◆ **Passage shown**:
*** Begin section ***

What do I have to work with for this migration task? File backup of /Library/Collaboration with the original Directory system lost targeted for a machine that cannot run 10.6 to update. Not a problem, right. Apple’s kbase article on how to migrate Wiki data from a 10.6 server to Mt Lion should work… right? Not really. Depending on how you have your Wiki setup and it’s permissions (who owns the data vs. who has read and/or write capabilities) some of the Wiki groups will not come over.

Final Workflow

What I have done several times is migrate 10.6 Wiki to a new 10.6 Wiki server because I can always strip the permissions data by doing the following steps.

10.6 Server Wiki to 10.6 server

# Wiki Migrate https://discussions.apple.com/message/10479747#10479747 Source Article
sudo serveradmin stop web
sudo mv /tmp/Collaboration/Groups/ /Library/Collaboration/Groups/
sudo chown -R 94:94 /Library/Collaboration/Groups/
sudo rm /Library/Collaboration/dataVersion.plist
sudo rm /Library/Collaboration/globalIndex.db
sudo rm /Library/Application Support/Apple/WikiServer/directoryIndex.db
sudo serveradmin start web

The result is a working 10.6 Wiki server. So what about the new hardware that cannot run 10.6.8 Server… VMware to the rescue! You can install 10.6.8 Server in VMware Fusion as it’s a Server OS (thus is compliant to Apple’s EULA). Now we can upgrade to 10.8 and move the Wiki content from the VM to the real server by following Apple’s kbase article. You would think that wouldn’t you.

*** End section ***

◆ **Extracted material**:
*** Begin section ***

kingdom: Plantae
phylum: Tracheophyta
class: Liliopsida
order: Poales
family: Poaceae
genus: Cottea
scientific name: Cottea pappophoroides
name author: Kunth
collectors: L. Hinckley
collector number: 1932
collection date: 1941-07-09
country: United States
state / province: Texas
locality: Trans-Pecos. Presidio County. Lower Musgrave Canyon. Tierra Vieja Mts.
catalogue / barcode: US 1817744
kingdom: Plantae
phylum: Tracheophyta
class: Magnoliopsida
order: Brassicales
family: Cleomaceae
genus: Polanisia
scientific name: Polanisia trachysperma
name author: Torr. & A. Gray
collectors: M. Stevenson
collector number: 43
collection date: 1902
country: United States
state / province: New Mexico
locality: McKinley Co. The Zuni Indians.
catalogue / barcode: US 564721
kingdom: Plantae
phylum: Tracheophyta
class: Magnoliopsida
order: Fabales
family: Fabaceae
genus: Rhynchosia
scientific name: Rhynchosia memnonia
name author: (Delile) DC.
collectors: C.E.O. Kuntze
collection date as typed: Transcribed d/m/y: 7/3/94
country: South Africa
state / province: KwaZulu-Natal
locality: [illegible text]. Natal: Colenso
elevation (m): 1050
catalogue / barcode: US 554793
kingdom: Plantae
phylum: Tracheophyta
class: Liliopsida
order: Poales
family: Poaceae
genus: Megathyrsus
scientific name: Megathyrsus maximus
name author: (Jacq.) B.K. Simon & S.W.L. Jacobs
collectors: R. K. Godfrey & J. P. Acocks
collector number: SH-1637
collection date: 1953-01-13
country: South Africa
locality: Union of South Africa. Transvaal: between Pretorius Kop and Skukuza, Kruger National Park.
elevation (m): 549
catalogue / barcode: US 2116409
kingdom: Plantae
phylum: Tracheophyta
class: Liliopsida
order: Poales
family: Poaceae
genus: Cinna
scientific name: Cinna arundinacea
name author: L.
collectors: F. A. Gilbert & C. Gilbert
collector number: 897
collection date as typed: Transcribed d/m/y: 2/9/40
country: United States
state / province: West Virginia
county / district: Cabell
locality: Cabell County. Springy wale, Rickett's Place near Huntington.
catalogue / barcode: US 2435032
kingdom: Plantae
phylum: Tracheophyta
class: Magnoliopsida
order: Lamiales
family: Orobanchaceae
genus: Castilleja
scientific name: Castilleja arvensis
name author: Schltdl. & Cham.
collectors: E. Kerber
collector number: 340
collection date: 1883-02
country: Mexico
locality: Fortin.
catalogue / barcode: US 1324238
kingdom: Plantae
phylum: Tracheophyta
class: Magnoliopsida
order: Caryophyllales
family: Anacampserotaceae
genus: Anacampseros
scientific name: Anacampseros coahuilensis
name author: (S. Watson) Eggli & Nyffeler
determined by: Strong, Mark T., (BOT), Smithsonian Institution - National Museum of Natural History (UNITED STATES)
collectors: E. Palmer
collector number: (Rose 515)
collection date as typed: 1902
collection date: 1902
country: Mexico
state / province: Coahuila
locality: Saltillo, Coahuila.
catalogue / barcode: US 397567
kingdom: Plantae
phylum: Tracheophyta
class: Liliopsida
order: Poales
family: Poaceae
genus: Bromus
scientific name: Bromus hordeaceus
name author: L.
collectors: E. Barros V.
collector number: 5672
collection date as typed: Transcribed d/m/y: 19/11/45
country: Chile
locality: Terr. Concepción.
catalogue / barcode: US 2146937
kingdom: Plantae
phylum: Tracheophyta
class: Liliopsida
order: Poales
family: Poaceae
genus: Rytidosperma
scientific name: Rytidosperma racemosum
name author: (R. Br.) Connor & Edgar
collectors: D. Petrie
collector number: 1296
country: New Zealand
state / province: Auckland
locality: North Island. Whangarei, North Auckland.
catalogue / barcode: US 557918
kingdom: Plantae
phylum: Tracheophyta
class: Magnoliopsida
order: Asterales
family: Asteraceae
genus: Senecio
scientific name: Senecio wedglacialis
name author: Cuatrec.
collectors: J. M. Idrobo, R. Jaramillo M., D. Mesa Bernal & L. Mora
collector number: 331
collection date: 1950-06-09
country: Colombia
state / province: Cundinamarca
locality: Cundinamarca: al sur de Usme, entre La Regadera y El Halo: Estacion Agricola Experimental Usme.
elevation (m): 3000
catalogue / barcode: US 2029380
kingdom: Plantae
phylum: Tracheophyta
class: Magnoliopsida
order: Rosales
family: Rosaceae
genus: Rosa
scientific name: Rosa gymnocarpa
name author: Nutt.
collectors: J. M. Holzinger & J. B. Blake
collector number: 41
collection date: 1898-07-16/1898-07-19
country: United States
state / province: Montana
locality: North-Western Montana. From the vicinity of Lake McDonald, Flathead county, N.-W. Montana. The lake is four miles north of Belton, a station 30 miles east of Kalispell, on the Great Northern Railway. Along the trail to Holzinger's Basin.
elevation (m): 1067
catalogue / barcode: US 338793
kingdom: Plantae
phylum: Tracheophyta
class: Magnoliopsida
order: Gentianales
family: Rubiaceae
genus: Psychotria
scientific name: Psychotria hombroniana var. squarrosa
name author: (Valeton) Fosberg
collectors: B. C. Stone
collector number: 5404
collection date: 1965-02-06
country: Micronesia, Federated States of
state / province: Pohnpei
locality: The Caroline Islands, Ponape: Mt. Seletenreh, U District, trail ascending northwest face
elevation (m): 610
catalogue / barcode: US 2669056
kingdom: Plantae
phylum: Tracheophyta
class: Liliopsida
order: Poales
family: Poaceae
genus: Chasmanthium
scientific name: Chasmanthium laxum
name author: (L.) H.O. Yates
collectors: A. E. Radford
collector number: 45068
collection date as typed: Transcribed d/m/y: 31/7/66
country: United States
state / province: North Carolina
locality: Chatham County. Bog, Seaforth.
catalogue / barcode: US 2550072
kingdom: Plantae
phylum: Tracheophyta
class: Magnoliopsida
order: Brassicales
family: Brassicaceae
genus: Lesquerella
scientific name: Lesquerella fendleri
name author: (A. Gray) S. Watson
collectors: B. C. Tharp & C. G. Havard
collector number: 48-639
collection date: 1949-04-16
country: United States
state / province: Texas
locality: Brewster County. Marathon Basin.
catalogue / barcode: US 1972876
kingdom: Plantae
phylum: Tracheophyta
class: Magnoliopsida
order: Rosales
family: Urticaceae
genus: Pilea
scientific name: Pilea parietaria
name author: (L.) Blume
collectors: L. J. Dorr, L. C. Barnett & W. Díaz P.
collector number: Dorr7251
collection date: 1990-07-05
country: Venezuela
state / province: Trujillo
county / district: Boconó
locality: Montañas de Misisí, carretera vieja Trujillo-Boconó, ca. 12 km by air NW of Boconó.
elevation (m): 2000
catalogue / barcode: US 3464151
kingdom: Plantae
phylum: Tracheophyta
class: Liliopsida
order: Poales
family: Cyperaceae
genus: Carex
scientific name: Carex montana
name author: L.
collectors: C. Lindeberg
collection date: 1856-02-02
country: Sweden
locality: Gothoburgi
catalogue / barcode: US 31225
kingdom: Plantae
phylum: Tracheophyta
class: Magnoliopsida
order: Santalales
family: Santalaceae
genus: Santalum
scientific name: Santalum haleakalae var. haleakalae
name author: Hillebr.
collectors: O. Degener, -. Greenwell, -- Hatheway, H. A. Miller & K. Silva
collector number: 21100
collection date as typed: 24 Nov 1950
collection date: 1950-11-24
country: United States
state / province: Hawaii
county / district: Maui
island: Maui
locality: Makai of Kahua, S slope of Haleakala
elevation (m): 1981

*** End section ***

◆ **Required actions**:
1. Do these statements agree with the Wiki migration post? Answer yes or no for each, quoting the words from the post that decide it.
(a) The file backup of /Library/Collaboration still comes with its original Directory system.
(b) The 10.6-to-10.6 steps stop the web service before the Groups folder is moved.
(c) Installing 10.6.8 Server in VMware Fusion goes against Apple's EULA.
2. Carry the Wiki migration post on from its last sentence.

◆ **Outputs by task**:
1.
(a) No: "with the original Directory system lost"
(b) Yes: "sudo serveradmin stop web" is the first command, ahead of "sudo mv /tmp/Collaboration/Groups/ /Library/Collaboration/Groups/"
(c) No: "as it’s a Server OS (thus is compliant to Apple’s EULA)"

2.
Let’s review what we have and where we will go:

  1. You have a VM w/ 10.6.8 Server running Wiki (which includes Open Directory Service for Authentication).
  2. Downloaded and install OS X Mountain Lion
  3. Software Updates for Mt Lion
  4. Download and install Server.app for OS X

We now have a full functioning Wiki service… that is running on your local VM. Now I could just install VMWare on the new hardware and just be done, but Fusion is not really production worthy for this environment so that was not an option. When I tried to migrate the data following Apple’s kbase article the result was several Wiki groups that could not be administered. What happened? The “Directory Admin” that was running in your VM has a different UUID than the “Directory Admin” running on your new Mac hardware that may either:

  1. Be running as an ODM
  2. May be joined to a ODM via Directory Utility.

Final solution? Thank goodness Apple updated their Kerberos to Heimdal (as discussed last year at MacTech and MacIT), because I can now connect to multiple Directories! I joined my VM of 10.8.2 running Server.app v2.2.1 to the future Directory system (AD or OD), adjusted the Wiki settings for each group, then followed Apple’s kbase step by step which can be shortly described as:

  1. export wiki postgres db with the pg_dump command.
  2. copy /Library/Server/Wiki/FileData from the old server to the new server
  3. change permissions on the new Server for FileData sudo chown -R _teamsserver:_teamsserver & sudo chmod -R +a "www allow search"
  4. On the new server dropdb the existing db (thus losing ALL content previously there), createdb to have a bare but ready db and then pg_restore your info from your collab.pgdump.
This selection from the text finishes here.